Of humble origins, Franz Joseph Haydn (March 31, 1732 - May 31, 1809) was born in the village of Rohrau, near Vienna. When he was eight years old he was accepted into the choir school of Saint Stephen's Cathedral in Vienna, where he received his only formal education. Dismissed from the choir at the age of 17, he spent the next several years as a struggling free-lance musician. He studied on his own the standard textbooks on counterpoint and took occasional lessons from the noted Italian singing master and composer Nicola Porpora. In 1755 Haydn was engaged briefly by Baron Karl Josef von Furnberg, for whom he apparently composed his first string quartets. A more substantial position followed in 1759, when he was hired as music director by Count Ferdinand Maximilian von Morzin. Haydn's marriage in 1760 to Maria Anna Keller proved to be unhappy as well as childless.
The turning point in Haydn's fortunes came in 1761, when he was appointed assistant music director to Prince Pal Antál Esterházy; he became full director, or Kapellmeister, in 1762. Haydn served under the patronage of three successive princes of the Esterházy family. The second of these, Pal Antál's brother, Prince Miklós Jozsef Esterházy, was an ardent, cultivated music lover. At Esterháza, his vast summer estate, Prince Miklós could boast a musical establishment second to none, the management of which made immense demands on its director. In addition to the symphonies, operas, marionette operettas, masses, chamber pieces, and dance music that Haydn was expected to compose for the prince's entertainment, he was required to rehearse and conduct performances of his own and others' works, coach singers, maintain the instrument collection and music library, perform as organist, violist, and violinist when needed, and settle disputes among the musicians in his charge. Although he frequently regretted the burdens of his job and the isolation of Esterháza, Haydn's position was enviable by 18th-century standards. One remarkable aspect of his contract after 1779 was the freedom to sell his music to publishers and to accept commissions. As a result, much of Haydn's work in the 1780s reached beyond the guests at Esterháza to a far wider audience, and his fame spread accordingly.
After the death of Prince Miklós in 1790, his son, Prince Antál, greatly reduced the Esterházy musical establishment. Although Haydn retained his title of Kapellmeister, he was at last free to travel beyond the environs of Vienna. The enterprising British violinist and impresario Johann Peter Salomon lost no time in engaging the composer for his concert series in London. Haydn's two trips to England for these concerts, in 1791-92 and 1794-95, were the occasion of the huge success of his last symphonies. Known as the "Salomon" or "London" symphonies, they include several of his most popular works: "Surprise" (#94), "Military" (#100), "Clock" (#101), "Drum Roll" (#103), and "London" (#104).
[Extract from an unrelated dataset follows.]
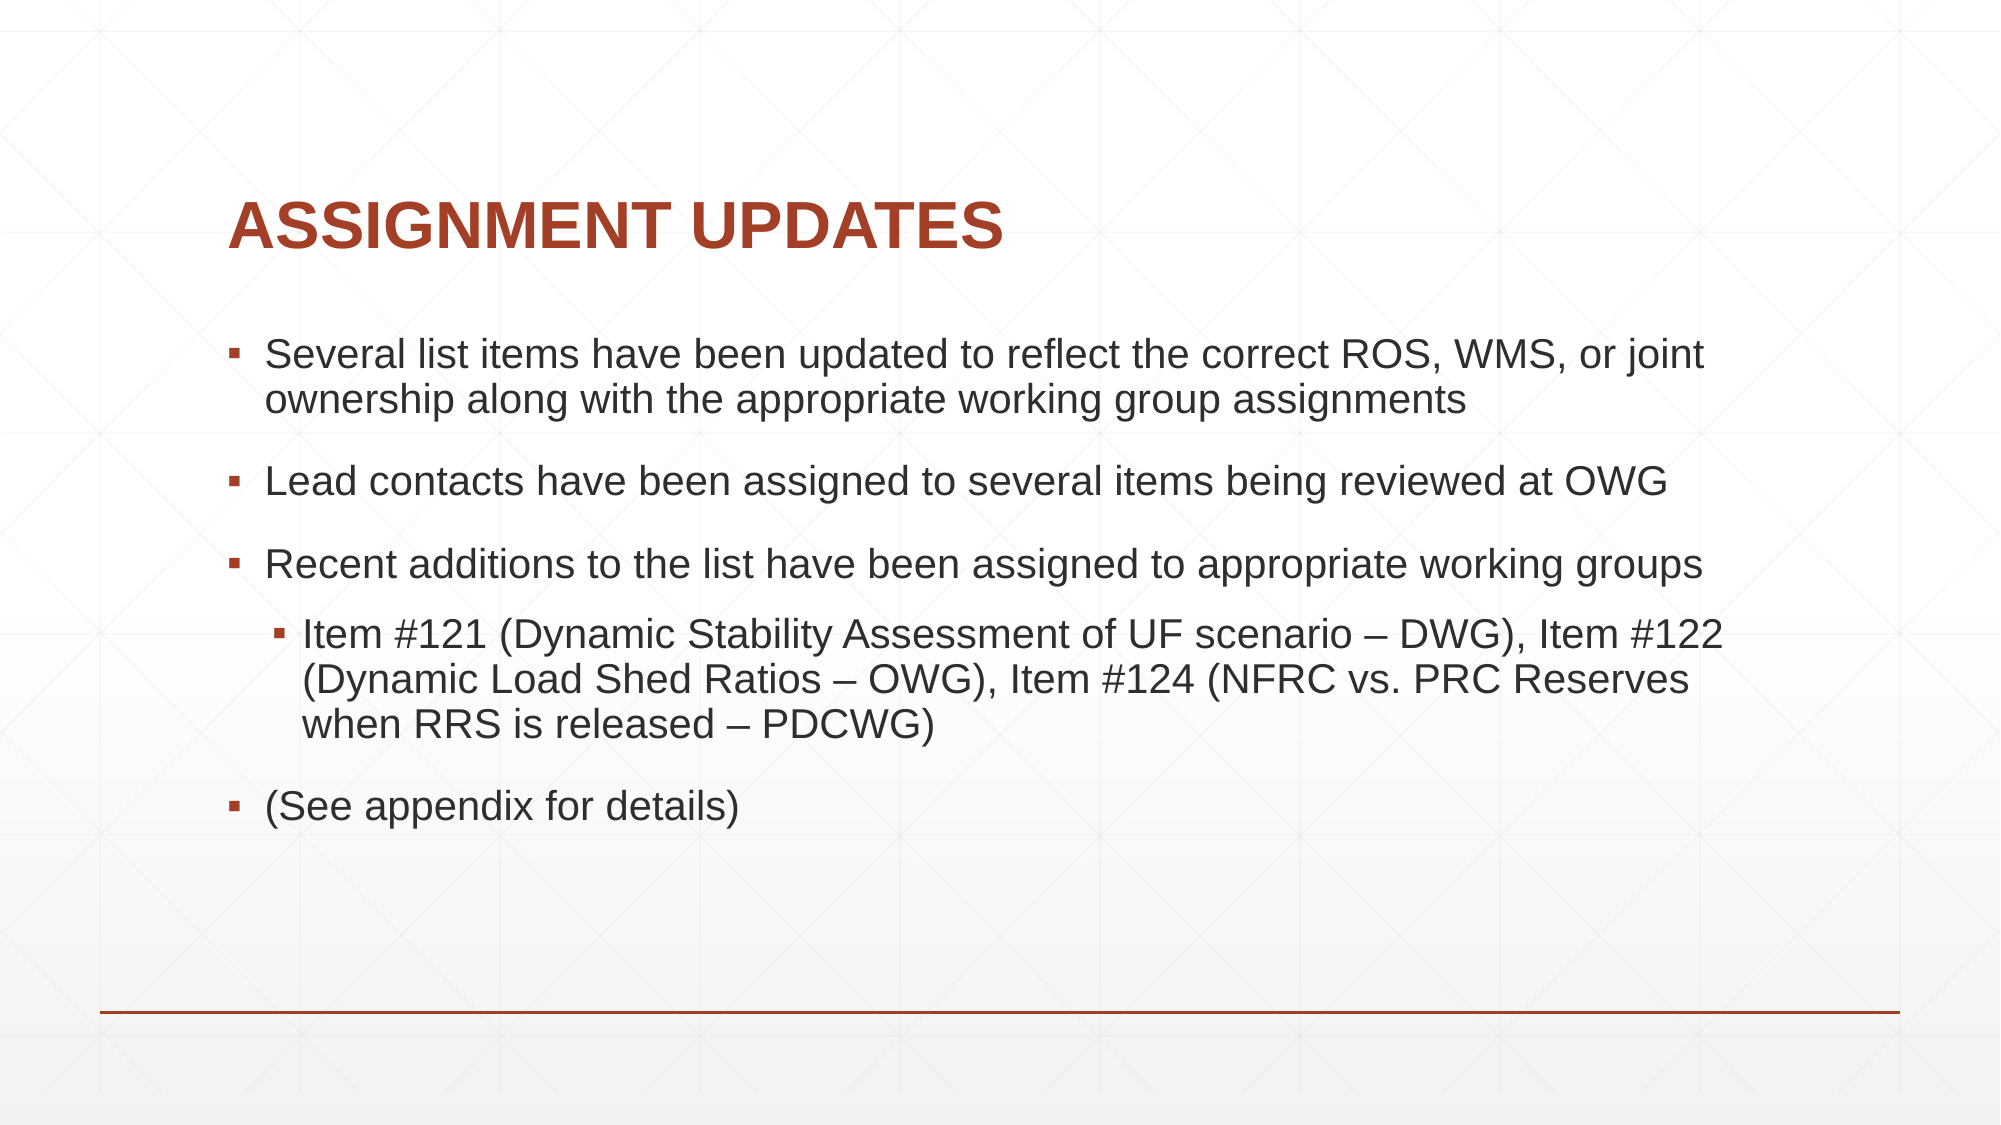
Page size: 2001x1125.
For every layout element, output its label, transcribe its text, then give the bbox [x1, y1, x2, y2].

text_box Several list items have been updated to reflect the correct ROS, WMS, or joint ownership along with the appropriate working group assignments Lead contacts have been assigned to several items being reviewed at OWG Recent additions to the list have been assigned to appropriate working groups Item #121 (Dynamic Stability Assessment of UF scenario – DWG), Item #122 (Dynamic Load Shed Ratios – OWG), Item #124 (NFRC vs. PRC Reserves when RRS is released – PDCWG) (See appendix for details) [212, 324, 1788, 950]
title ASSIGNMENT UPDATES [212, 82, 1788, 271]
In his late years in Vienna, Haydn turned to writing masses and composed his great oratorios, The Creation (1798) and The Seasons (1801). From this period also comes his Emperor's Hymn (1797), which later became the Austrian national anthem. He died in Vienna, on May 31, 1809, a famous and wealthy man.
Haydn was prolific in nearly all genres, vocal and instrumental, sacred and secular. Many of his works were unknown beyond the walls of Esterháza, most notably the 125 trios and other assorted pieces featuring the baryton, a hybrid string instrument played by Prince Miklós. Most of Haydn's 19 operas and marionette operettas were written to accommodate the talents of the Esterháza company as well as the tastes of his prince. Haydn freely admitted the superiority of the operas of his young friend Wolfgang Mozart. In other categories, however, his works circulated widely, and his influence was profound. The 107 symphonies and 68 string quartets that span his career are proof of his ever-fresh approach to thematic materials and form, as well as of his mastery of instrumentation. His 62 piano sonatas and 43 piano trios document a growth from the easy elegance suitable for the home music making of amateurs to the public virtuosity of his late works.
Haydn's productivity is matched by his inexhaustible originality. His manner of turning a simple tune or motive into unexpectedly complex developments was admired by his contemporaries as innovative. Dramatic surprise, often turned to humorous effect, is characteristic of his style, as is a fondness for folkloric melodies. A writer of Haydn's day described the special appeal of his music as "popular artistry", and indeed his balance of directness and bold experiment transformed instrumental expression in the 18th century.